Edith was born in Mexico and lived there with her mother and extended family until she was 7.
Her father had migrated to Chicago when he was 16. A year later, President Reagan granted amnesty to him and nearly three million other illegal immigrants.
Edith’s father worked in restaurants, rising from dishwasher to head chef. On visits back to Mexico, he met and married Edith’s mother and they had two daughters.
When Edith was seven, her parents gave her a U.S. cousin’s passport and told her she was going to Disneyland. They met her at a McDonald’s in San Diego and drove to Chicago.
”I still haven’t been to Disneyland,” Edith said.
She has been back to Mexico many times. Her mother, sister and her became U.S. residents in the early 1990’s.
Now she takes her own son to visit family in Mexico. Before the virus, she also took him with her on her supply runs for Mariposas.
”I want him to know where we came from, and to know how blessed he is, how privileged we are” Edith said.
Edith has a nice home and car, a healthy child in a good school, a loving and supportive husband, Lin Johnson.
Johnson was chief financial officer and district superintendent for Shelby County Schools until last summer. Now he’s a doctoral candidate at Harvard University.
”Sometimes I feel disgusted to have so much privilege,” Edith said. “It’s humbling. I just keep trying to help. I gotta do something. I know I crossed that border for a reason.”
“Trying to keep each other safe”
Edith’s supply route took her to several neighborhoods, from Parkway Village to Berclair.
In Berclair, she visited Paula, a pregnant woman who has a one-year-old child.
Paula walked to America from Honduras, a treacherous 1,200-mile journey that took months.
She met her husband along the way. They traveled together and were mugged at the border. She was granted asylum and came to Memphis on a bus. Her husband found another way.
”They were living in the Cottonwood when the tornado hit,” Edith said. “She lost her job cleaning houses. He’s working construction but he’s lost a lot of hours.”
The coronavirus pandemic shut down the asylum system in March, but immigration raids, detentions and deportations go on.
”The fear of immigration raids already pushed a lot of immigrants off the grid, but they were finding ways to help and support each other,” said Rev. Goyo De la Cruz, who serves Aldersgate United Methodist Church.
”Now the virus has further isolated them. Their kids can’t go to school. They can’t go to church. They’re afraid to go to a clinic or the hospital. They’re afraid to go outside.”
De la Cruz and several other local Methodists have established an Immigration Relief Fund through Trinity United Methodist Church.
The fund will help migrants with rent, utilities and expenses during the pandemic.
Advocates are hoping local or state governments will use some of the federal relief money to help.
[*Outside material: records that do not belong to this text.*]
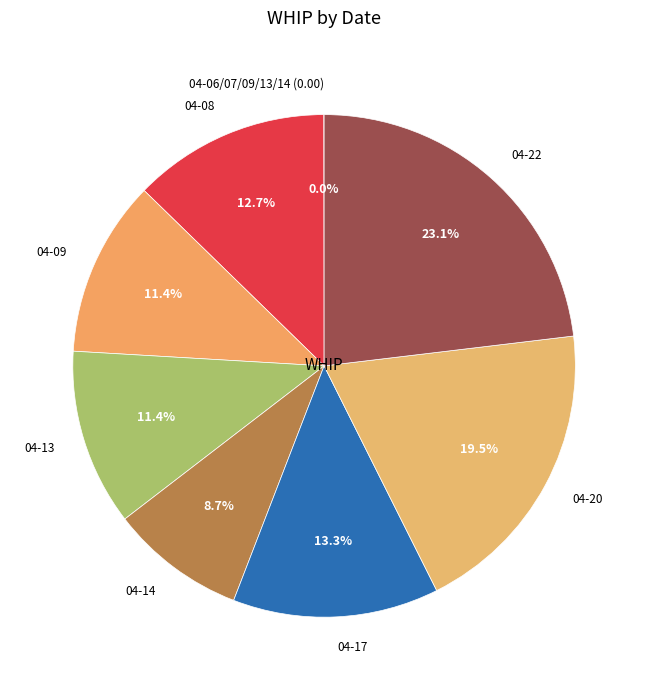

To the nearest percent, what is the difference between the largest and smallest slice percentages?

23%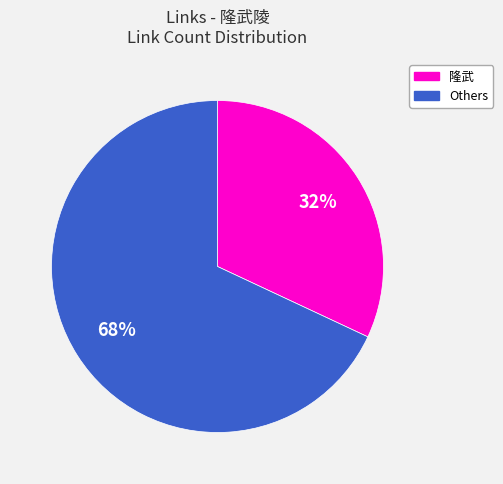

To the nearest percent, what is the average slice percentage?

50%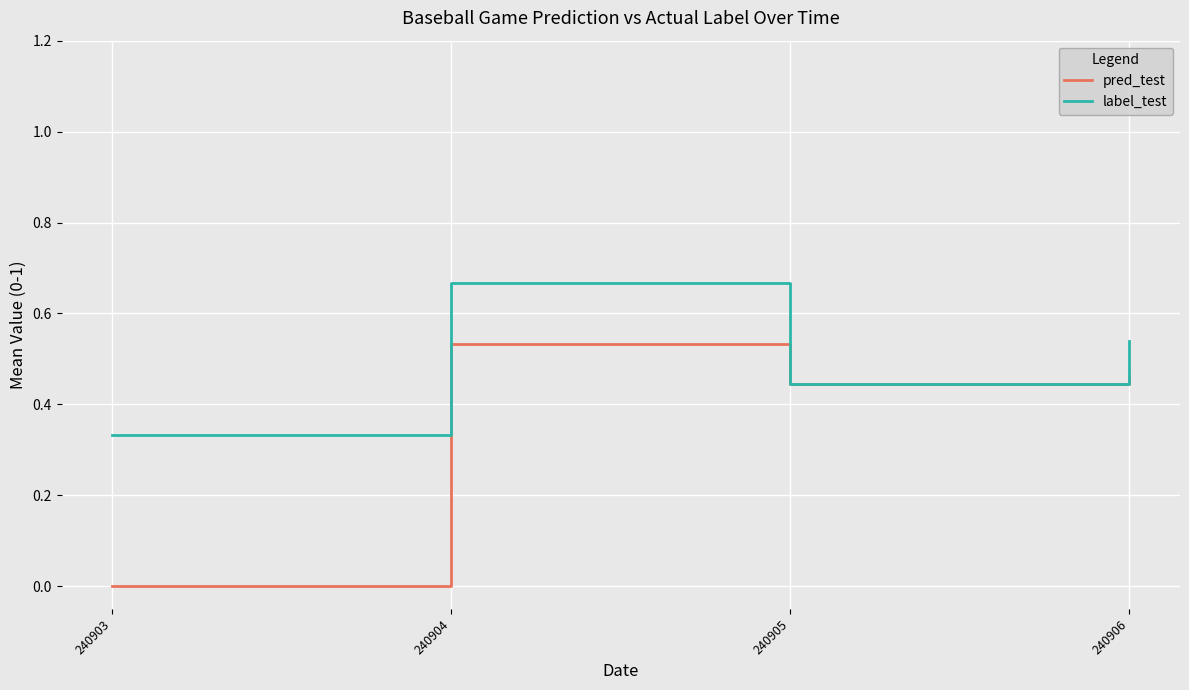

Is it true that pred_test equals 0.7 at 240905?

False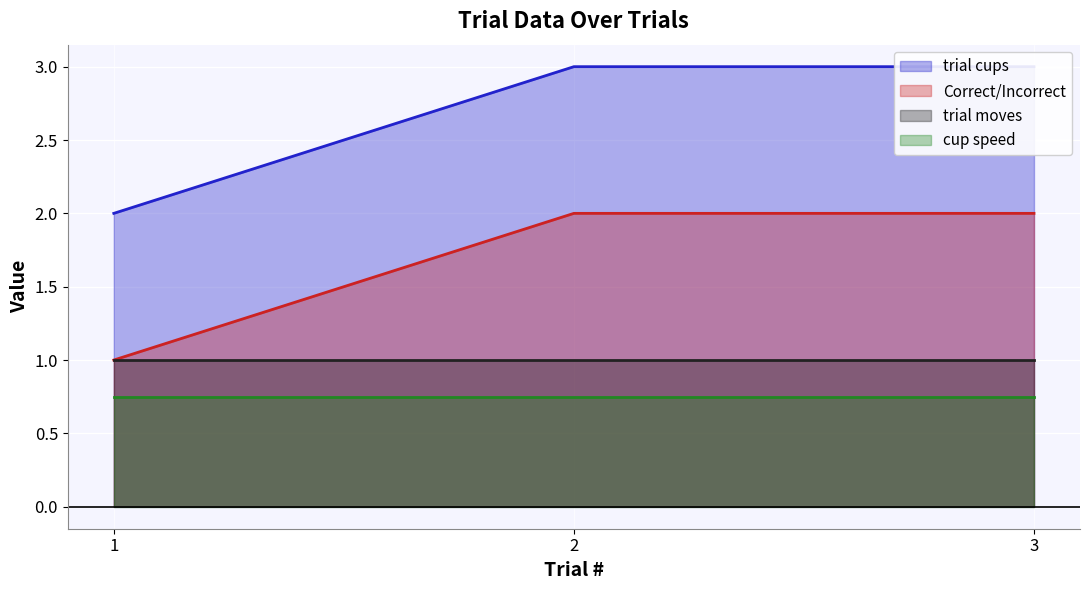

At 2, list the series in order from largest to smallest.

trial cups, Correct/Incorrect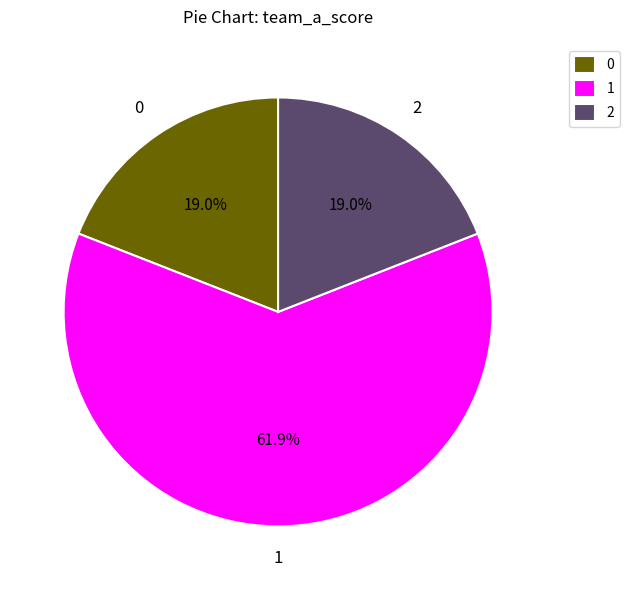

Do 1 and 0 together represent more than half of the pie?

Yes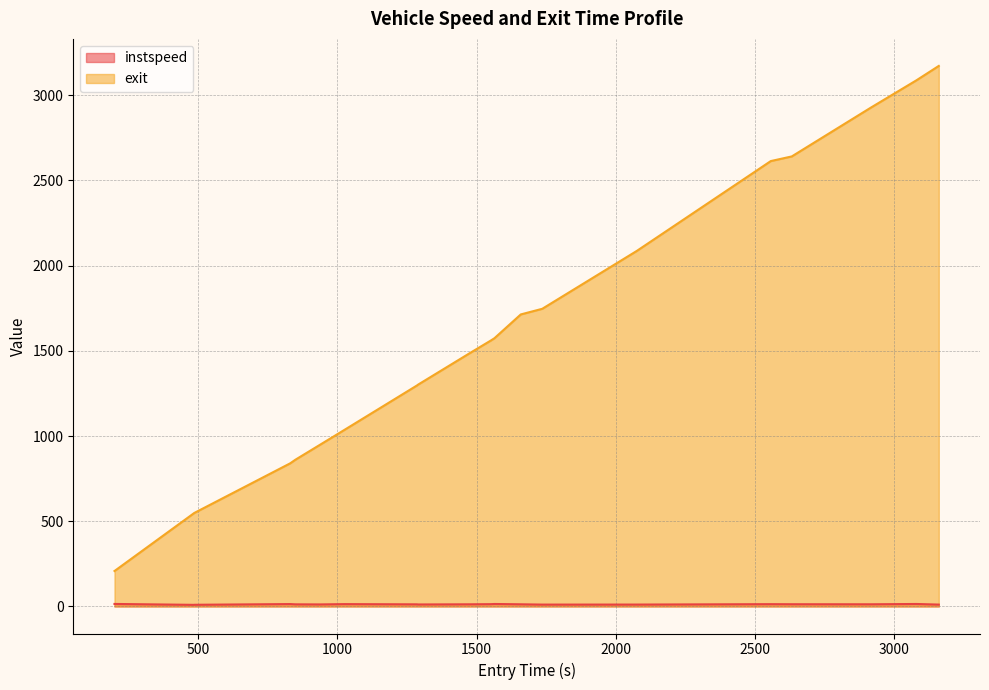

Which series has the largest range (max minus min)?

exit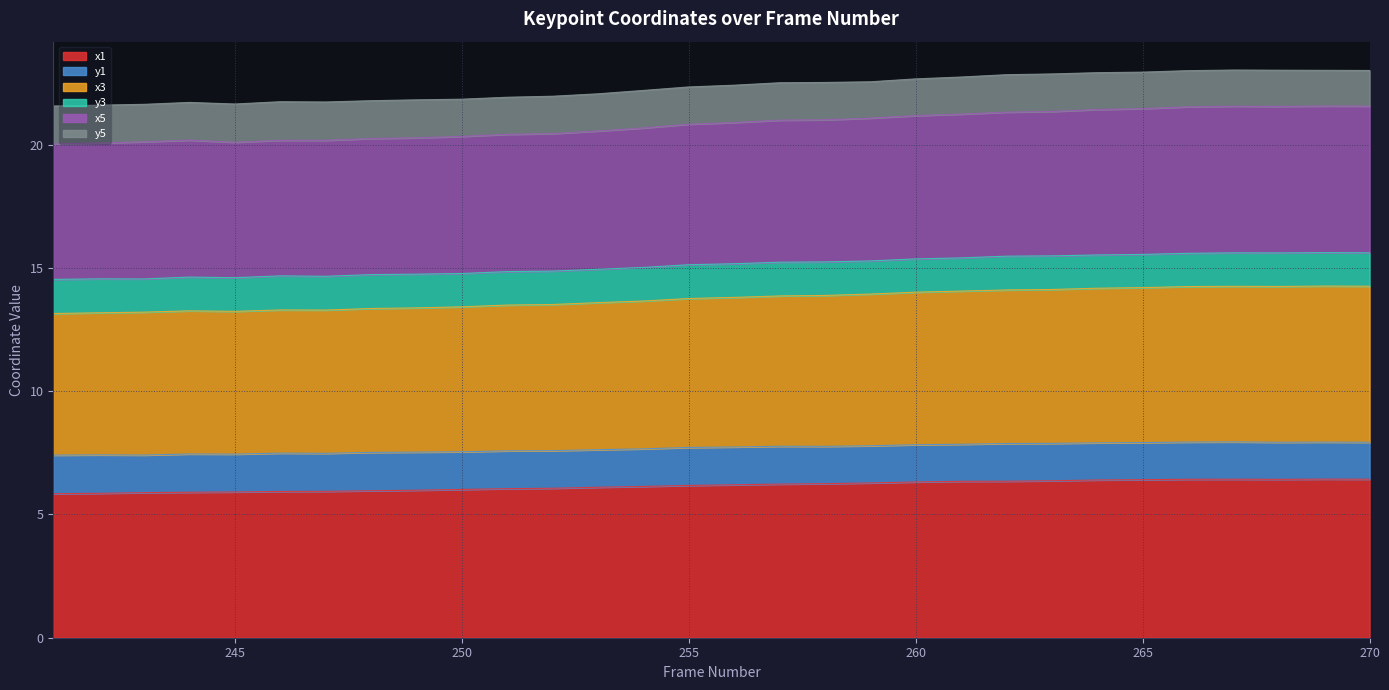

How many interior local peaks does the x5 series have?

3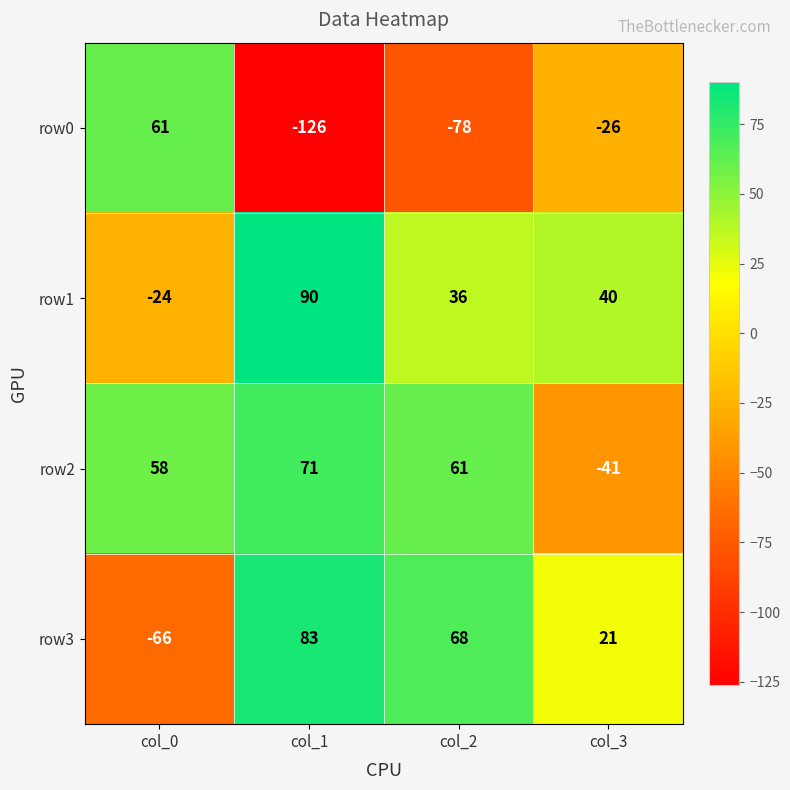

What is the average value of the row2 series?

37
The mayor of Minneapolis, for example, used his emergency powers to create a $5 million forgivable loan fund to help renters and small businesses regardless of their immigration status.
”We could do the same here,” Calvo said. “The stimulus checks are supposed to help taxpayers in need. All immigrants pay taxes. And if we want to get the economy going and keep it going, we need immigrants to keep working.”
Dunia, the woman who called Edith for diapers, keeps working.
When Edith brings supplies to Cottonwood, she only visits Arisela and her family. But she brings enough supplies for half a dozen other families.
Dunia does the rest.
”I’m the supplier, she’s the distributor,” Edith said with a laugh. “No, really, they are doing all they can to take care of each other. I’m just trying to help them do that. I can’t imagine what these families are going through.”
Dunia and her husband are caring for six children — including four who are not their own.
That includes an eight-year-old boy who was abandoned by the man who used him to cross the border last year.
”When her husband complained, she told him she’s going to do for that child what she hopes someone would do for hers,” Edith said.
“When she said that, I just wanted to hug her. But I knew I couldn’t. We’re all trying to keep each other safe.”